→ **Directive**
Where does the word "herramientas" appear in the data? Copy every line that holds it.

→ **Recorded data**
Content starts

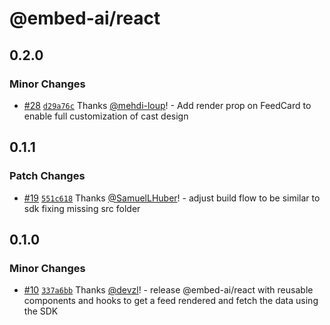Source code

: # @embed-ai/react

## 0.2.0

### Minor Changes

- [#28](https://github.com/ZKAI-Network/embed-sdk/pull/28) [`d29a76c`](https://github.com/ZKAI-Network/embed-sdk/commit/d29a76cf284bdf91b87ecb71830cfaad9ef3767f) Thanks [@mehdi-loup](https://github.com/mehdi-loup)! - Add render prop on FeedCard to enable full customization of cast design

## 0.1.1

### Patch Changes

- [#19](https://github.com/ZKAI-Network/embed-sdk/pull/19) [`551c618`](https://github.com/ZKAI-Network/embed-sdk/commit/551c6183d2c300a77709f4e75c7a1646c09e0f94) Thanks [@SamuelLHuber](https://github.com/SamuelLHuber)! - adjust build flow to be similar to sdk fixing missing src folder

## 0.1.0

### Minor Changes

- [#10](https://github.com/ZKAI-Network/embed-sdk/pull/10) [`337a6bb`](https://github.com/ZKAI-Network/embed-sdk/commit/337a6bb0a60bfa2a0ef7d4aea1838c0be4dcfb0b) Thanks [@devzl](https://github.com/devzl)! - release @embed-ai/react with reusable components and hooks to get a feed rendered and fetch the data using the SDK
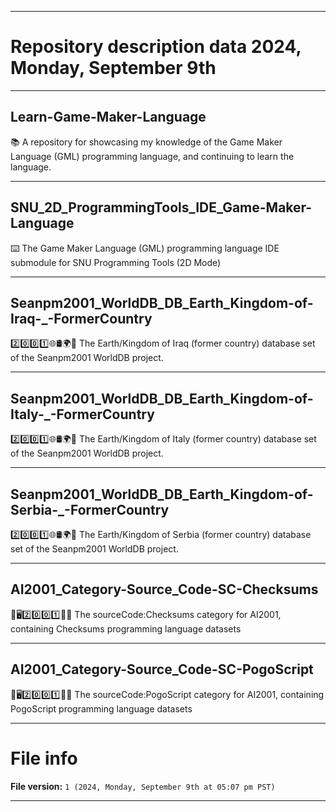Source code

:
***

# Repository description data 2024, Monday, September 9th

---

## Learn-Game-Maker-Language

📚️ A repository for showcasing my knowledge of the Game Maker Language (GML) programming language, and continuing to learn the language. 

---

## SNU_2D_ProgrammingTools_IDE_Game-Maker-Language

⌨️ The Game Maker Language (GML) programming language IDE submodule for SNU Programming Tools (2D Mode)

---

## Seanpm2001_WorldDB_DB_Earth_Kingdom-of-Iraq-_-FormerCountry

2️⃣️0️⃣️0️⃣️1️⃣️🌐️🛢️🌍️🏴️ The Earth/Kingdom of Iraq (former country) database set of the Seanpm2001 WorldDB project.

---

## Seanpm2001_WorldDB_DB_Earth_Kingdom-of-Italy-_-FormerCountry

2️⃣️0️⃣️0️⃣️1️⃣️🌐️🛢️🌍️🏴️ The Earth/Kingdom of Italy (former country) database set of the Seanpm2001 WorldDB project.

---

## Seanpm2001_WorldDB_DB_Earth_Kingdom-of-Serbia-_-FormerCountry

2️⃣️0️⃣️0️⃣️1️⃣️🌐️🛢️🌍️🏴️ The Earth/Kingdom of Serbia (former country) database set of the Seanpm2001 WorldDB project.

---

## AI2001_Category-Source_Code-SC-Checksums

🧠️🖥️2️⃣️0️⃣️0️⃣️1️⃣️💾️📜️ The sourceCode:Checksums category for AI2001, containing Checksums programming language datasets

---

## AI2001_Category-Source_Code-SC-PogoScript

🧠️🖥️2️⃣️0️⃣️0️⃣️1️⃣️💾️📜️ The sourceCode:PogoScript category for AI2001, containing PogoScript programming language datasets

***

# File info

**File version:** `1 (2024, Monday, September 9th at 05:07 pm PST)`

***

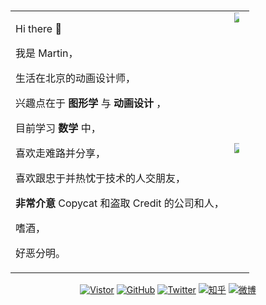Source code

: ### 

<!--
**MartinRGB/martinrgb** is a ✨ _special_ ✨ repository because its `README.md` (this file) appears on your GitHub profile.

Here are some ideas to get you started:

- 🔭 I’m currently working on ...
- 🌱 I’m currently learning ...
- 👯 I’m looking to collaborate on ...
- 🤔 I’m looking for help with ...
- 💬 Ask me about ...
- 📫 How to reach me: ...
- 😄 Pronouns: ...
- ⚡ Fun fact: ...
![MartinRGB's github stats](https://github-readme-stats.vercel.app/api?username=martinrgb&show_icons=true)
![Top Langs](https://github-readme-stats.vercel.app/api/top-langs/?username=martinrgb&layout=compact)

-->


<table>
    <tbody>
        <tr>
            <td rowspan=4>
              
Hi there 👋

我是 Martin，

生活在北京的动画设计师，

兴趣点在于 __图形学__ 与 __动画设计__ ，

目前学习 __数学__ 中，

喜欢走难路并分享，

喜欢跟忠于并热忱于技术的人交朋友，

__非常介意__ Copycat 和盗取 Credit 的公司和人，

嗜酒，

好恶分明。
          </td>
            <td rowspan=2><img style="max-width: 50% !important;" src="https://github-readme-stats.vercel.app/api/top-langs/?username=martinrgb&card_width=495" /></td>
        </tr>
        <tr>
        </tr>
        <tr>
            <td rowspan=2><img style="max-width: 50% !important;" src="https://github-readme-stats.vercel.app/api?username=martinrgb&show_icons=true" /></td>
        </tr>
        <tr>
        </tr>
    </tbody>
</table>

<p align="center">
    <a href="https://github.com/martinrgb"><img src="https://visitor-badge.glitch.me/badge?page_id=martinrgb.martinrgb" alt="Vistor"></a>
	<a href="https://github.com/martinrgb"><img src="https://img.shields.io/github/followers/martinrgb?style=social" alt="GitHub"></a>
	<a href="https://twitter.com/qiuyinsen"><img src="https://img.shields.io/twitter/follow/qiuyinsen?label=follow&style=social" alt="Twitter"></a>
	<a href="https://www.zhihu.com/people/martinrgb"><img src="https://img.shields.io/badge/知乎--_.svg?style=social&logo=zhihu" alt="知乎"></a>
    <a href="https://weibo.com/1956547962"><img src="https://img.shields.io/badge/微博--_.svg?style=social&logo=sina-weibo" alt="微博"></a>
</p>
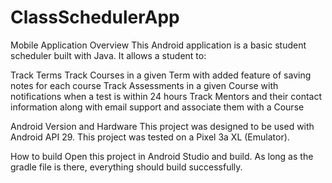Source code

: # ClassSchedulerApp
Mobile Application
Overview
This Android application is a basic student scheduler built with Java. It allows a student to:

Track Terms
Track Courses in a given Term with added feature of saving notes for each course
Track Assessments in a given Course with notifications when a test is within 24 hours
Track Mentors and their contact information along with email support and associate them with a Course

Android Version and Hardware
This project was designed to be used with Android API 29. This project was tested on a Pixel 3a XL (Emulator).


How to build
Open this project in Android Studio and build. As long as the gradle file is there, everything should build successfully.

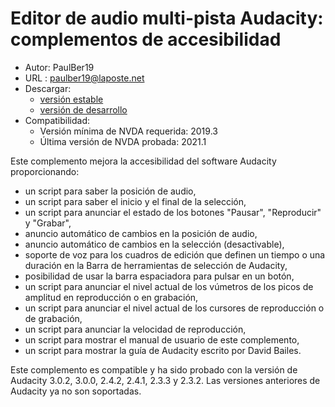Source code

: # Editor de audio multi-pista Audacity: complementos de accesibilidad #
* Autor: PaulBer19
* URL : paulber19@laposte.net
* Descargar:
	* [versión estable][1]
	* [versión de desarrollo][2]
* Compatibilidad:
	* Versión mínima de NVDA requerida: 2019.3
	* Última versión de NVDA probada: 2021.1


Este complemento mejora la accesibilidad del software Audacity proporcionando:

* un script para saber la posición de audio,
* un script para saber el inicio y el final de la selección,
* un script para anunciar el estado de los botones "Pausar", "Reproducir" y "Grabar",
* anuncio automático de cambios en la posición de audio,
* anuncio automático de cambios en la selección (desactivable),
* soporte de voz para los cuadros de edición que definen un tiempo o una duración en la Barra de herramientas de selección de Audacity,
* posibilidad de usar la barra espaciadora para pulsar en un botón,
* un script para anunciar el nivel actual de los vúmetros de los picos de amplitud en reproducción o en grabación,
* un script para anunciar el nivel actual  de los cursores de reproducción o de grabación,
* un script para anunciar la velocidad de reproducción,
* un script para mostrar el manual de usuario de este complemento,
* un script para mostrar la guía de Audacity escrito por David Bailes.


Este complemento es compatible y ha sido probado con la versión de Audacity 3.0.2, 3.0.0, 2.4.2, 2.4.1, 2.3.3 y 2.3.2. Las versiones anteriores de Audacity ya no son soportadas.

[1]: https://github.com/paulber007/AllMyNVDAAddons/raw/master/audacityAccessEnhancement/audacityAccessEnhancement-2.4.nvda-addon
[2]: https://github.com/paulber007/AllMyNVDAAddons/tree/master/audacityAccessEnhancement/dev
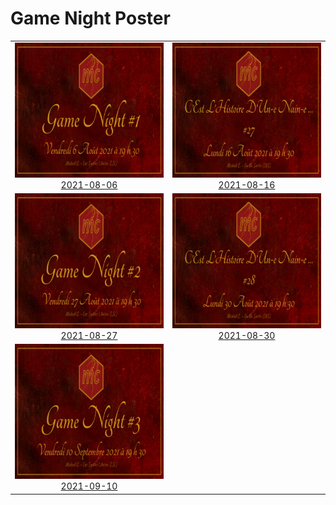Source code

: 
# Game Night Poster

<table>
<tr>
<td align="center">
<img alt="Poster for 2021-08-06 game night" src="thumbs/2021-08-06.png" width="384" height="216" /><br /><a href="posters/2021-08-06">2021-08-06</a>
</td>
<td align="center">
<img alt="Poster for 2021-08-16 game night" src="thumbs/2021-08-16.png" width="384" height="216" /><br /><a href="posters/2021-08-16">2021-08-16</a>
</td>
</tr>
<tr>
<td align="center">
<img alt="Poster for 2021-08-27 game night" src="thumbs/2021-08-27.png" width="384" height="216" /><br /><a href="posters/2021-08-27">2021-08-27</a>
</td>
<td align="center">
<img alt="Poster for 2021-08-30 game night" src="thumbs/2021-08-30.png" width="384" height="216" /><br /><a href="posters/2021-08-30">2021-08-30</a>
</td>
</tr>
<tr>
<td align="center">
<img alt="Poster for 2021-09-10 game night" src="thumbs/2021-09-10.png" width="384" height="216" /><br /><a href="posters/2021-09-10">2021-09-10</a>
</td>
</tr>
</table>
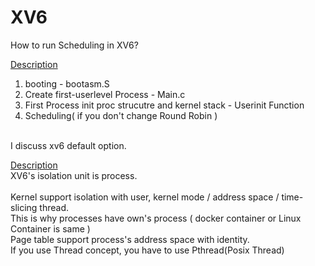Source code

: # XV6

How to run Scheduling in XV6?

[Description](https://dortmoot.tistory.com/28)

1. booting - bootasm.S
2. Create first-userlevel Process - Main.c
3. First Process init proc strucutre and kernel stack - Userinit Function
4. Scheduling( if you don't change Round Robin )

<br/>
I discuss xv6 default option.

[Description](https://dortmoot.tistory.com/27)
<br/>
XV6's isolation unit is process.
<br/>
<br/>
Kernel support isolation with user, kernel mode / address space / time-slicing thread.
<br/>
This is why processes have own's process ( docker container or Linux Container is same ) 
<br/>
Page table support process's address space with identity.
<br/>
If you use Thread concept, you have to use Pthread(Posix Thread)
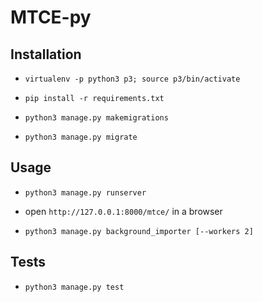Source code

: # MTCE-py

## Installation

- `virtualenv -p python3 p3; source p3/bin/activate`

- `pip install -r requirements.txt`

- `python3 manage.py makemigrations`

- `python3 manage.py migrate`

## Usage

- `python3 manage.py runserver`

- open `http://127.0.0.1:8000/mtce/` in a browser


- `python3 manage.py background_importer [--workers 2]`

## Tests

- `python3 manage.py test`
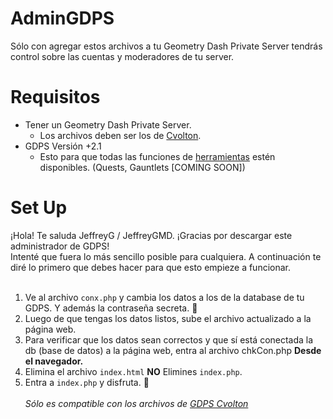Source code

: # AdminGDPS
Sólo con agregar estos archivos a tu Geometry Dash Private Server tendrás control sobre las cuentas y moderadores de tu server.

# Requisitos
* Tener un Geometry Dash Private Server.
  * Los archivos deben ser los de [Cvolton](https://github.com/Cvolton/GMDprivateServer).
* GDPS Versión +2.1
  * Esto para que todas las funciones de [herramientas](./herramientas) estén disponibles. (Quests, Gauntlets [COMING SOON])

# Set Up
¡Hola! Te saluda JeffreyG / JeffreyGMD. ¡Gracias por descargar este administrador de GDPS!<br>
Intenté que fuera lo más sencillo posible para cualquiera. A continuación te diré lo primero que debes hacer para que esto empieze a funcionar. <br><br>

1. Ve al archivo `conx.php` y cambia los datos a los de la database de tu GDPS. Y además la contraseña secreta. 🤫<br>
2. Luego de que tengas los datos listos, sube el archivo actualizado a la página web. <br>
3. Para verificar que los datos sean correctos y que sí está conectada la db (base de datos) a la página web, entra al archivo chkCon.php **Desde el navegador.**
4. Elimina el archivo `index.html` **NO** Elimines `index.php`.
5. Entra a `index.php` y disfruta. 🙂 <br><br>
*Sólo es compatible con los archivos de [GDPS Cvolton](https://github.com/Cvolton/GMDprivateServer)*
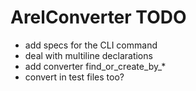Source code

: # ArelConverter TODO

* add specs for the CLI command
* deal with multiline declarations
* add converter find_or_create_by_*
* convert in test files too?
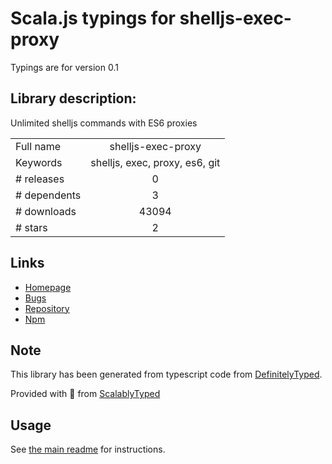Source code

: 
# Scala.js typings for shelljs-exec-proxy

Typings are for version 0.1

## Library description:
Unlimited shelljs commands with ES6 proxies

|                    |                 |
| ------------------ | :-------------: |
| Full name          | shelljs-exec-proxy |
| Keywords           | shelljs, exec, proxy, es6, git |
| # releases         | 0 |
| # dependents       | 3 |
| # downloads        | 43094 |
| # stars            | 2 |

## Links
- [Homepage](https://github.com/nfischer/shelljs-exec-proxy#readme)
- [Bugs](https://github.com/nfischer/shelljs-exec-proxy/issues)
- [Repository](https://github.com/nfischer/shelljs-exec-proxy)
- [Npm](https://www.npmjs.com/package/shelljs-exec-proxy)
    


## Note
This library has been generated from typescript code from [DefinitelyTyped](https://definitelytyped.org).

Provided with :purple_heart: from [ScalablyTyped](https://github.com/oyvindberg/ScalablyTyped)

## Usage
See [the main readme](../../readme.md) for instructions.


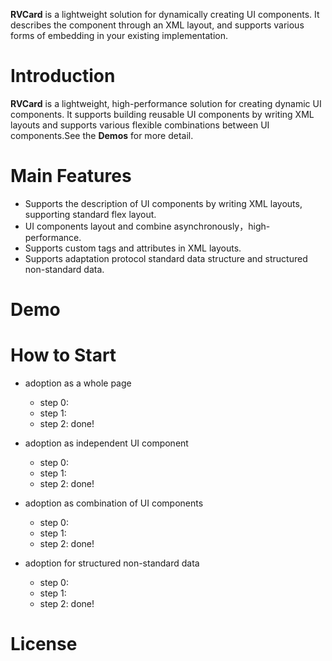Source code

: **RVCard** is a lightweight solution for dynamically creating UI components. It describes the component through an XML layout, and supports various forms of embedding in your existing implementation.


# Introduction

**RVCard** is a lightweight, high-performance solution for creating dynamic UI components.  It supports building reusable UI components by writing XML layouts and supports various flexible combinations between UI components.See the **Demos**  for more detail.

# Main Features
- Supports the description of UI components by writing XML layouts, supporting standard flex layout.
- UI components layout and combine asynchronously，high-performance.
- Supports custom tags and attributes in XML layouts.
- Supports adaptation protocol standard data structure and structured non-standard data.

# Demo


# How to Start

- adoption as a whole page
	- step 0:
	- step 1:
	- step 2:
done!

- adoption as independent UI component
	- step 0:
	- step 1:
	- step 2:
done!

- adoption as combination of UI components
	- step 0:
	- step 1:
	- step 2:
done!

- adoption for structured non-standard data
	- step 0:
	- step 1:
	- step 2:
done!
   
# License
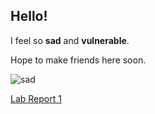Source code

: ## Hello!

I feel so **sad** and **vulnerable**.

Hope to make friends here soon.

![sad](https://static.wikia.nocookie.net/insideout/images/8/82/SADNESS_Fullbody_Render.png/revision/latest?cb=20150730192430)

[Lab Report 1](lab-report-1-week-0.md)
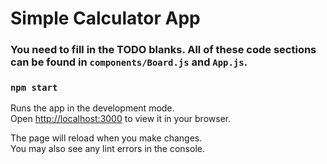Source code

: # Simple Calculator App

### You need to fill in the TODO blanks. All of these code sections can be found in `components/Board.js` and `App.js`.

### `npm start`

Runs the app in the development mode.\
Open [http://localhost:3000](http://localhost:3000) to view it in your browser.

The page will reload when you make changes.\
You may also see any lint errors in the console.


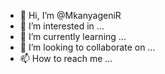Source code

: - 👋 Hi, I’m @MkanyageniR
- 👀 I’m interested in ...
- 🌱 I’m currently learning ...
- 💞️ I’m looking to collaborate on ...
- 📫 How to reach me ...

<!---
MkanyageniR/MkanyageniR is a ✨ special ✨ repository because its `README.md` (this file) appears on your GitHub profile.
You can click the Preview link to take a look at your changes.
--->
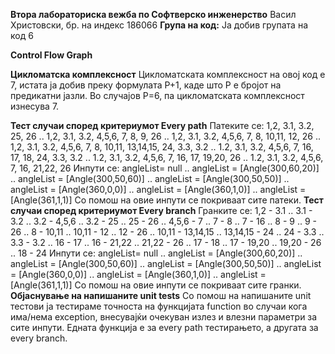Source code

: **Втора лабораториска вежба по Софтверско инженерство**
Васил Христовски, бр. на индекс 186066
**Група на код:**
Ја добив групата на код 6

**Control Flow Graph**


**Цикломатска комплексност**
Цикломатската комплексност на овој код е 7, истата ја добив преку формулата P+1, каде што P е бројот на предикатни јазли. Во случајoв P=6, па цикломатската комплексност изнесува 7.

**Тест случаи според критериумот Every path**
Патеките се: 1,2, 3.1, 3.2, 25, 26 .. 1,2, 3.1, 3.2, 4,5,6, 7, 8, 9, 26 .. 1,2, 3.1, 3.2, 4,5,6, 7, 8, 10,11, 12, 26 .. 1,2, 3.1, 3.2, 4,5,6, 7, 8, 10,11, 13,14,15, 24, 3.3, 3.2 .. 1.2, 3.1, 3.2, 4,5,6, 7, 16, 17, 18, 24, 3.3, 3.2 .. 
1.2, 3.1, 3.2, 4,5,6, 7, 16, 17, 19,20, 26 .. 1.2, 3.1, 3.2, 4,5,6, 7, 16, 21,22, 26
Инпути се: angleList= null .. angleList = [Angle(300,60,20)] .. angleList = [Angle(300,50,60)] .. angleList = [Angle(300,50,50)] .. angleList = [Angle(360,0,0)] .. angleList = [Angle(360,1,0)] .. angleList = [Angle(361,1,1)]
Со помош на овие инпути се покриваат сите патеки.
**Тест случаи според критериумот Every branch**
Гранките се: 1,2 - 3.1 .. 3.1 - 3.2 .. 3.2 - 4,5,6 .. 3.2 - 25 .. 25 - 26 .. 4,5,6 - 7 .. 7 - 8 .. 7 - 16 .. 8 - 9 .. 9 - 26 .. 8 - 10,11 .. 10,11 - 12 .. 12 - 26 .. 10,11 - 13,14,15 .. 13,14,15 - 24 .. 24 - 3.3 .. 3.3 - 3.2 .. 16 - 17 .. 
16 - 21,22 .. 21,22 - 26 .. 17 - 18 .. 17 - 19,20 .. 19,20 - 26 .. 18 - 24
Инпути се: angleList= null .. angleList = [Angle(300,60,20)] .. angleList = [Angle(300,50,60)] .. angleList = [Angle(300,50,50)] .. angleList = [Angle(360,0,0)] .. angleList = [Angle(360,1,0)] .. angleList = [Angle(361,1,1)]
Со помош на овие инпути се покриваат сите гранки.
**Објаснување на напишаните unit tests**
Со помош на напишаните unit тестови ја тестираме точноста на функцијата function во случаи кога има/нема exception, внесувајќи очекуван излез и влезни параметри за сите инпути. Едната функција е за every path тестирањето, а другата за every branch.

Content ends

→ **Task output**
* soporte de voz para los cuadros de edición que definen un tiempo o una duración en la Barra de herramientas de selección de Audacity,
  * Esto para que todas las funciones de [herramientas](./herramientas) estén disponibles. (Quests, Gauntlets [COMING SOON])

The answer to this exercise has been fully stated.